Deputados usaram comissão controlada pelo bolsonarismo para aprovar projeto contra casamento homoafetivo.
A cruzada parlamentar contra o Supremo teve ontem um novo capítulo. A Comissão de Previdência e Assistência Social da Câmara aprovou um projeto de lei que proíbe o casamento de pessoas do mesmo sexo.
Antes da votação, deputados de extrema direita fizeram ataques e provocações à Corte. Eles reclamaram do julgamento que reconheceu as uniões homoafetivas, em 2011.
“Ninguém aguenta mais as interferências do Judiciário”, esbravejou o deputado Pastor Marco Feliciano. “Respeitamos o STF, mas eles entendam que aqui nós decidimos legislar”, reforçou o colega Pastor Eurico.

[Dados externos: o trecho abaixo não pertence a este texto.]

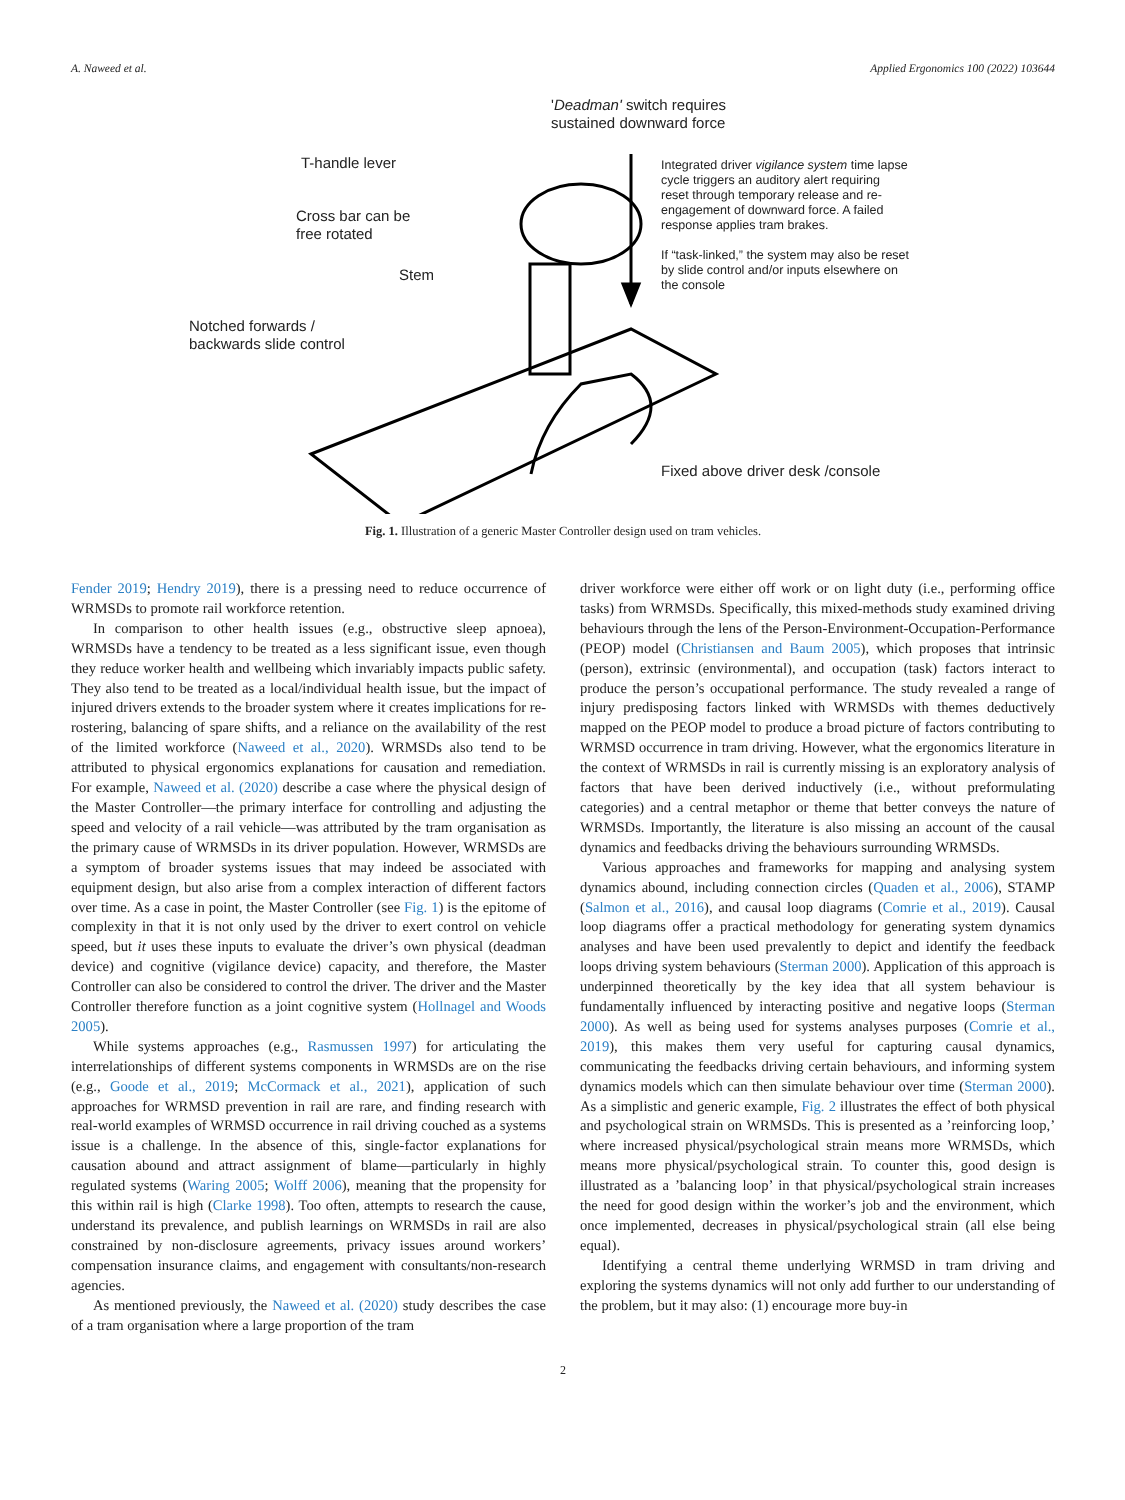A. Naweed et al. Applied Ergonomics 100 (2022) 103644
'Deadman' switch requires
sustained downward force
T-handle lever
Cross bar can be
free rotated
Stem
Notched forwards /
backwards slide control
Integrated driver vigilance system time lapse
cycle triggers an auditory alert requiring
reset through temporary release and re-
engagement of downward force. A failed
response applies tram brakes.
If “task-linked,” the system may also be reset
by slide control and/or inputs elsewhere on
the console
Fixed above driver desk /console
Fig. 1. Illustration of a generic Master Controller design used on tram vehicles.
Fender 2019; Hendry 2019), there is a pressing need to reduce occurrence of WRMSDs to promote rail workforce retention.
In comparison to other health issues (e.g., obstructive sleep apnoea), WRMSDs have a tendency to be treated as a less significant issue, even though they reduce worker health and wellbeing which invariably impacts public safety. They also tend to be treated as a local/individual health issue, but the impact of injured drivers extends to the broader system where it creates implications for re-rostering, balancing of spare shifts, and a reliance on the availability of the rest of the limited workforce (Naweed et al., 2020). WRMSDs also tend to be attributed to physical ergonomics explanations for causation and remediation. For example, Naweed et al. (2020) describe a case where the physical design of the Master Controller—the primary interface for controlling and adjusting the speed and velocity of a rail vehicle—was attributed by the tram organisation as the primary cause of WRMSDs in its driver population. However, WRMSDs are a symptom of broader systems issues that may indeed be associated with equipment design, but also arise from a complex interaction of different factors over time. As a case in point, the Master Controller (see Fig. 1) is the epitome of complexity in that it is not only used by the driver to exert control on vehicle speed, but it uses these inputs to evaluate the driver’s own physical (deadman device) and cognitive (vigilance device) capacity, and therefore, the Master Controller can also be considered to control the driver. The driver and the Master Controller therefore function as a joint cognitive system (Hollnagel and Woods 2005).
While systems approaches (e.g., Rasmussen 1997) for articulating the interrelationships of different systems components in WRMSDs are on the rise (e.g., Goode et al., 2019; McCormack et al., 2021), application of such approaches for WRMSD prevention in rail are rare, and finding research with real-world examples of WRMSD occurrence in rail driving couched as a systems issue is a challenge. In the absence of this, single-factor explanations for causation abound and attract assignment of blame—particularly in highly regulated systems (Waring 2005; Wolff 2006), meaning that the propensity for this within rail is high (Clarke 1998). Too often, attempts to research the cause, understand its prevalence, and publish learnings on WRMSDs in rail are also constrained by non-disclosure agreements, privacy issues around workers’ compensation insurance claims, and engagement with consultants/non-research agencies.
As mentioned previously, the Naweed et al. (2020) study describes the case of a tram organisation where a large proportion of the tram
driver workforce were either off work or on light duty (i.e., performing office tasks) from WRMSDs. Specifically, this mixed-methods study examined driving behaviours through the lens of the Person-Environment-Occupation-Performance (PEOP) model (Christiansen and Baum 2005), which proposes that intrinsic (person), extrinsic (environmental), and occupation (task) factors interact to produce the person’s occupational performance. The study revealed a range of injury predisposing factors linked with WRMSDs with themes deductively mapped on the PEOP model to produce a broad picture of factors contributing to WRMSD occurrence in tram driving. However, what the ergonomics literature in the context of WRMSDs in rail is currently missing is an exploratory analysis of factors that have been derived inductively (i.e., without preformulating categories) and a central metaphor or theme that better conveys the nature of WRMSDs. Importantly, the literature is also missing an account of the causal dynamics and feedbacks driving the behaviours surrounding WRMSDs.
Various approaches and frameworks for mapping and analysing system dynamics abound, including connection circles (Quaden et al., 2006), STAMP (Salmon et al., 2016), and causal loop diagrams (Comrie et al., 2019). Causal loop diagrams offer a practical methodology for generating system dynamics analyses and have been used prevalently to depict and identify the feedback loops driving system behaviours (Sterman 2000). Application of this approach is underpinned theoretically by the key idea that all system behaviour is fundamentally influenced by interacting positive and negative loops (Sterman 2000). As well as being used for systems analyses purposes (Comrie et al., 2019), this makes them very useful for capturing causal dynamics, communicating the feedbacks driving certain behaviours, and informing system dynamics models which can then simulate behaviour over time (Sterman 2000). As a simplistic and generic example, Fig. 2 illustrates the effect of both physical and psychological strain on WRMSDs. This is presented as a ’reinforcing loop,’ where increased physical/psychological strain means more WRMSDs, which means more physical/psychological strain. To counter this, good design is illustrated as a ’balancing loop’ in that physical/psychological strain increases the need for good design within the worker’s job and the environment, which once implemented, decreases in physical/psychological strain (all else being equal).
Identifying a central theme underlying WRMSD in tram driving and exploring the systems dynamics will not only add further to our understanding of the problem, but it may also: (1) encourage more buy-in
2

Os parlamentares investiram no discurso de que os juízes do Supremo não foram eleitos. Por isso não teriam o direito de se contrapor à vontade do Congresso.
A tese dialoga com o senso comum, mas ignora que a democracia não se resume à regra da maioria. É preciso proteger os direitos fundamentais de todos, o que inclui as minorias políticas e sociais.
Em países democráticos, essa tarefa cabe às cortes constitucionais. É o caso do Supremo, que deve exercer um papel contramajoritário ao interpretar e aplicar a Constituição.
O STF comete erros, mas tem acertado ao defender as liberdades civis e proteger grupos vulneráveis. Isso irrita as bancadas ultraconservadoras, que querem uma sociedade à sua imagem e semelhança.
Os casais homoafetivos não são os únicos alvos da ofensiva reacionária. Nas últimas semanas, o Congresso forçou o embate com o Supremo em temas como porte de drogas, direito ao aborto e demarcação de terras indígenas.
Em alguns casos, o objetivo é acuar o tribunal e paralisar julgamentos em curso. Em outros, apenas fazer barulho e desgastar os juízes.
A bancada evangélica sabe que não tem votos em plenário para proibir o casamento homoafetivo. Mesmo assim, usou uma comissão controlada por bolsonaristas para produzir o fato político de ontem.
Ao insistir no ataque aos direitos civis, a extrema direita força o Supremo a fazer o que ela tanto critica. Os deputados sabem disso, mas semeiam intolerância para colher votos na próxima eleição.